#### [DESCRIPTION OF THE TASK]
Copy every record below, exactly as written.

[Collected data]
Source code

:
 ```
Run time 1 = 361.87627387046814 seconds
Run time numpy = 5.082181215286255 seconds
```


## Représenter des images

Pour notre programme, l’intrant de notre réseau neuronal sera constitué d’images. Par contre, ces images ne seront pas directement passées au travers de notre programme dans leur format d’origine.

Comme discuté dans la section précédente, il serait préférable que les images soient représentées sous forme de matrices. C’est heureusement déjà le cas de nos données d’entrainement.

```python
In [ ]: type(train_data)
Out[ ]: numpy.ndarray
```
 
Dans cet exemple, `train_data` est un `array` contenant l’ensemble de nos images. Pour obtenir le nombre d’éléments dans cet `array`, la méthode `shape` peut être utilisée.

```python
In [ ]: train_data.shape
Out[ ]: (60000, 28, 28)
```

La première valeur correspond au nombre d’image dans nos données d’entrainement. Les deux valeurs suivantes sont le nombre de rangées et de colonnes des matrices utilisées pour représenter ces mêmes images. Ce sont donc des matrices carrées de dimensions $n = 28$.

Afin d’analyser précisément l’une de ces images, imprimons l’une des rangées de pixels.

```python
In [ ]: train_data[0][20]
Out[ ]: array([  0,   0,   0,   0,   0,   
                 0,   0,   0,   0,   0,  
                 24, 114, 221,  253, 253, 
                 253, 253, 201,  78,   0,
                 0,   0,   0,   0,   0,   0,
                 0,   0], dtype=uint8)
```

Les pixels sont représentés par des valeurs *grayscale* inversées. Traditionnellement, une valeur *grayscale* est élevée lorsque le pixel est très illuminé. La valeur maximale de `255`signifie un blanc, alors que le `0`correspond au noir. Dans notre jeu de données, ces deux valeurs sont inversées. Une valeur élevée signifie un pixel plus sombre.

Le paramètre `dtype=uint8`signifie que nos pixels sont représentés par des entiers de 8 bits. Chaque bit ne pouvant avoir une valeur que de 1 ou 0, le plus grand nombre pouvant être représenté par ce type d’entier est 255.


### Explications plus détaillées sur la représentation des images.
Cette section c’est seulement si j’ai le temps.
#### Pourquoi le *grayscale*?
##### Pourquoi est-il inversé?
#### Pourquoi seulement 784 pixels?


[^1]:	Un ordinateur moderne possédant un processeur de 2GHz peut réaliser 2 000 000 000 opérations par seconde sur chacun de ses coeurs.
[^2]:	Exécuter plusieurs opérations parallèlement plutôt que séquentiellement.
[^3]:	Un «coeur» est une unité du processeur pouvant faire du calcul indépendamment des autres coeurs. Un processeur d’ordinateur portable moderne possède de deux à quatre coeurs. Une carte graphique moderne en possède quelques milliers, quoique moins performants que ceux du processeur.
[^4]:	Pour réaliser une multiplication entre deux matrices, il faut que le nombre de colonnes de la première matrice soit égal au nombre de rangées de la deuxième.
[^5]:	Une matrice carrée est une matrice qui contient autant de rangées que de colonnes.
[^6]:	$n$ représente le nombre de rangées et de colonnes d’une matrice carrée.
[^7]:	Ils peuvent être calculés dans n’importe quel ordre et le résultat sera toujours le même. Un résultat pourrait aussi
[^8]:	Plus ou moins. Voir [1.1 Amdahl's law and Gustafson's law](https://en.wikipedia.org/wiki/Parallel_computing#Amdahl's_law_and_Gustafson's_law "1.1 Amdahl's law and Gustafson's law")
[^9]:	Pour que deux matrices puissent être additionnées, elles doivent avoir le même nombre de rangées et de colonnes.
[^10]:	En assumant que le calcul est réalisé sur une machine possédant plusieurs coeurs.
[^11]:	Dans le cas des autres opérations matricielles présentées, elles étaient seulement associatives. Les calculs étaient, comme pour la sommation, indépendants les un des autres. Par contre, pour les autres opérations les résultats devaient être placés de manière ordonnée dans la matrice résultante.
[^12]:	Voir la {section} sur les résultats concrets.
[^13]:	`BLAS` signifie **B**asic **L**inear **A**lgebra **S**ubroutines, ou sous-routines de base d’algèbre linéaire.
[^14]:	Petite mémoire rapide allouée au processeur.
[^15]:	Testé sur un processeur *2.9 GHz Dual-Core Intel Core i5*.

#### [WRITTEN RESPONSE]
Source code

:
 ```
Run time 1 = 361.87627387046814 seconds
Run time numpy = 5.082181215286255 seconds
```


## Représenter des images

Pour notre programme, l’intrant de notre réseau neuronal sera constitué d’images. Par contre, ces images ne seront pas directement passées au travers de notre programme dans leur format d’origine.

Comme discuté dans la section précédente, il serait préférable que les images soient représentées sous forme de matrices. C’est heureusement déjà le cas de nos données d’entrainement.

```python
In [ ]: type(train_data)
Out[ ]: numpy.ndarray
```
 
Dans cet exemple, `train_data` est un `array` contenant l’ensemble de nos images. Pour obtenir le nombre d’éléments dans cet `array`, la méthode `shape` peut être utilisée.

```python
In [ ]: train_data.shape
Out[ ]: (60000, 28, 28)
```

La première valeur correspond au nombre d’image dans nos données d’entrainement. Les deux valeurs suivantes sont le nombre de rangées et de colonnes des matrices utilisées pour représenter ces mêmes images. Ce sont donc des matrices carrées de dimensions $n = 28$.

Afin d’analyser précisément l’une de ces images, imprimons l’une des rangées de pixels.

```python
In [ ]: train_data[0][20]
Out[ ]: array([  0,   0,   0,   0,   0,   
                 0,   0,   0,   0,   0,  
                 24, 114, 221,  253, 253, 
                 253, 253, 201,  78,   0,
                 0,   0,   0,   0,   0,   0,
                 0,   0], dtype=uint8)
```

Les pixels sont représentés par des valeurs *grayscale* inversées. Traditionnellement, une valeur *grayscale* est élevée lorsque le pixel est très illuminé. La valeur maximale de `255`signifie un blanc, alors que le `0`correspond au noir. Dans notre jeu de données, ces deux valeurs sont inversées. Une valeur élevée signifie un pixel plus sombre.

Le paramètre `dtype=uint8`signifie que nos pixels sont représentés par des entiers de 8 bits. Chaque bit ne pouvant avoir une valeur que de 1 ou 0, le plus grand nombre pouvant être représenté par ce type d’entier est 255.


### Explications plus détaillées sur la représentation des images.
Cette section c’est seulement si j’ai le temps.
#### Pourquoi le *grayscale*?
##### Pourquoi est-il inversé?
#### Pourquoi seulement 784 pixels?


[^1]:	Un ordinateur moderne possédant un processeur de 2GHz peut réaliser 2 000 000 000 opérations par seconde sur chacun de ses coeurs.
[^2]:	Exécuter plusieurs opérations parallèlement plutôt que séquentiellement.
[^3]:	Un «coeur» est une unité du processeur pouvant faire du calcul indépendamment des autres coeurs. Un processeur d’ordinateur portable moderne possède de deux à quatre coeurs. Une carte graphique moderne en possède quelques milliers, quoique moins performants que ceux du processeur.
[^4]:	Pour réaliser une multiplication entre deux matrices, il faut que le nombre de colonnes de la première matrice soit égal au nombre de rangées de la deuxième.
[^5]:	Une matrice carrée est une matrice qui contient autant de rangées que de colonnes.
[^6]:	$n$ représente le nombre de rangées et de colonnes d’une matrice carrée.
[^7]:	Ils peuvent être calculés dans n’importe quel ordre et le résultat sera toujours le même. Un résultat pourrait aussi
[^8]:	Plus ou moins. Voir [1.1 Amdahl's law and Gustafson's law](https://en.wikipedia.org/wiki/Parallel_computing#Amdahl's_law_and_Gustafson's_law "1.1 Amdahl's law and Gustafson's law")
[^9]:	Pour que deux matrices puissent être additionnées, elles doivent avoir le même nombre de rangées et de colonnes.
[^10]:	En assumant que le calcul est réalisé sur une machine possédant plusieurs coeurs.
[^11]:	Dans le cas des autres opérations matricielles présentées, elles étaient seulement associatives. Les calculs étaient, comme pour la sommation, indépendants les un des autres. Par contre, pour les autres opérations les résultats devaient être placés de manière ordonnée dans la matrice résultante.
[^12]:	Voir la {section} sur les résultats concrets.
[^13]:	`BLAS` signifie **B**asic **L**inear **A**lgebra **S**ubroutines, ou sous-routines de base d’algèbre linéaire.
[^14]:	Petite mémoire rapide allouée au processeur.
[^15]:	Testé sur un processeur *2.9 GHz Dual-Core Intel Core i5*.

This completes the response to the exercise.